What tools make POS data easier to use?
Almost every business track POS data. But are they finding it resourceful? Sadly, not all of them. The major reason why POS data remains unused is because the channels and applications are siloed. And so, as their data. Here are some tools and interfaces that help with handling POS data, automating use cases that rely on this source.
1 - BI dashboards and charts: Tools integrate two or multiple retail data sources including POS and turn raw POS transactions into visual dashboards (sales trends, heatmaps, margin analysis). Some examples include Power BI, Tableau, etc.
2 - Retail analytics platforms: If you don’t want to build custom dashboards and need pre-built templates, then there are platforms like Zoho, SiSense, etc. These tools provide pre-built templates to measure retail KPIs in real time (basket size, shrinkage %, promotion ROI).

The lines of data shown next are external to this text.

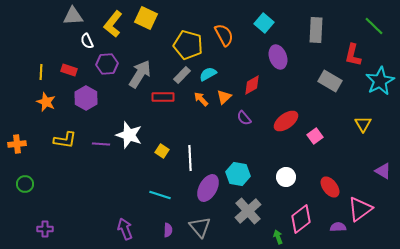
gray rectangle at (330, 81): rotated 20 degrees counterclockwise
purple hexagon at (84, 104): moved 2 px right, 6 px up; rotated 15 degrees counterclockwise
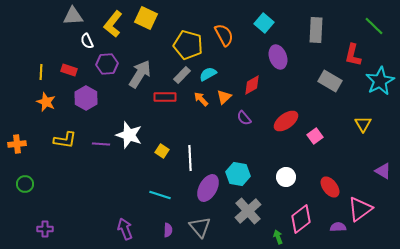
red rectangle at (163, 97): moved 2 px right
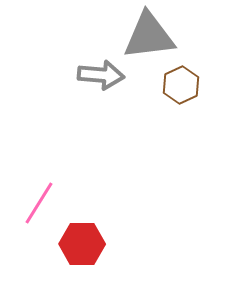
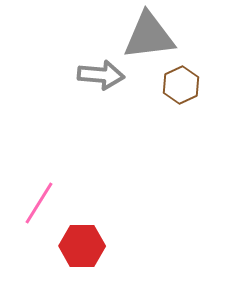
red hexagon: moved 2 px down
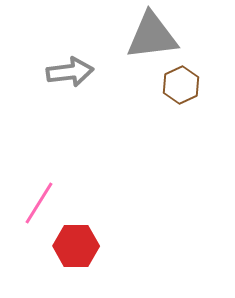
gray triangle: moved 3 px right
gray arrow: moved 31 px left, 3 px up; rotated 12 degrees counterclockwise
red hexagon: moved 6 px left
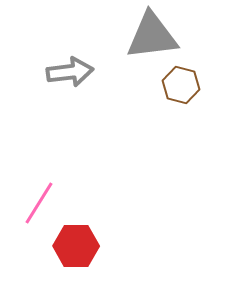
brown hexagon: rotated 21 degrees counterclockwise
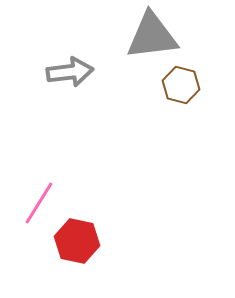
red hexagon: moved 1 px right, 5 px up; rotated 12 degrees clockwise
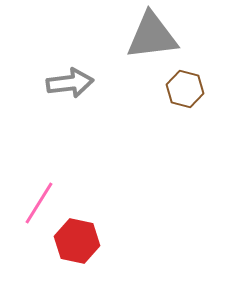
gray arrow: moved 11 px down
brown hexagon: moved 4 px right, 4 px down
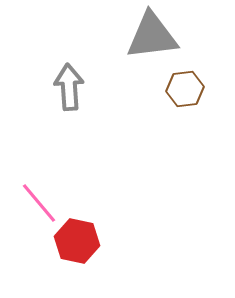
gray arrow: moved 1 px left, 4 px down; rotated 87 degrees counterclockwise
brown hexagon: rotated 21 degrees counterclockwise
pink line: rotated 72 degrees counterclockwise
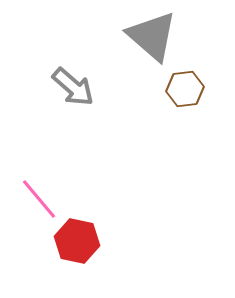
gray triangle: rotated 48 degrees clockwise
gray arrow: moved 4 px right; rotated 135 degrees clockwise
pink line: moved 4 px up
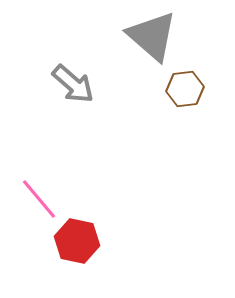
gray arrow: moved 3 px up
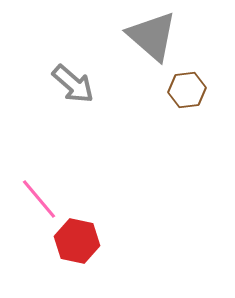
brown hexagon: moved 2 px right, 1 px down
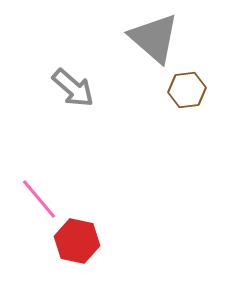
gray triangle: moved 2 px right, 2 px down
gray arrow: moved 4 px down
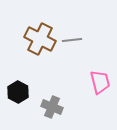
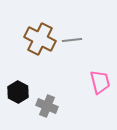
gray cross: moved 5 px left, 1 px up
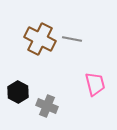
gray line: moved 1 px up; rotated 18 degrees clockwise
pink trapezoid: moved 5 px left, 2 px down
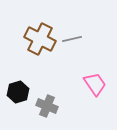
gray line: rotated 24 degrees counterclockwise
pink trapezoid: rotated 20 degrees counterclockwise
black hexagon: rotated 15 degrees clockwise
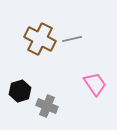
black hexagon: moved 2 px right, 1 px up
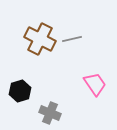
gray cross: moved 3 px right, 7 px down
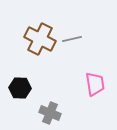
pink trapezoid: rotated 25 degrees clockwise
black hexagon: moved 3 px up; rotated 20 degrees clockwise
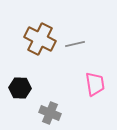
gray line: moved 3 px right, 5 px down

3 - Use built-in reports from POS systems: Many POS systems like Shopify POS, Square, Lightspeed, Oracle Micros, etc., come with built-in reports. If you want daily/weekly sales summaries and performance insights straight from POS data, this will work.
4 - Integrate ERP with POS: You can connect POS data with supply chain, finance, and HR data.This expands the scope of POS analysis, making space for multi-dimensional analytics. The zonal/regional heads can see end-to-end performance (sales + stock + cost impact).
5 - AI-powered capabilities for POS systems: Once you have the basic analytics workflow, you can bring in AI into the picture. This is about using custom-built AI/ML models on POS data to predict demand, detect anomalies, and personalize promotions.
6 - Single source of truth using cloud data warehouses: SSOT works best for large retail companies with too many store, SKU, and customer databases. A cloud data warehouse set up using Snowflake, Fabric, or Databricks can help with storing and processing large volumes of POS data from multiple stores/regions.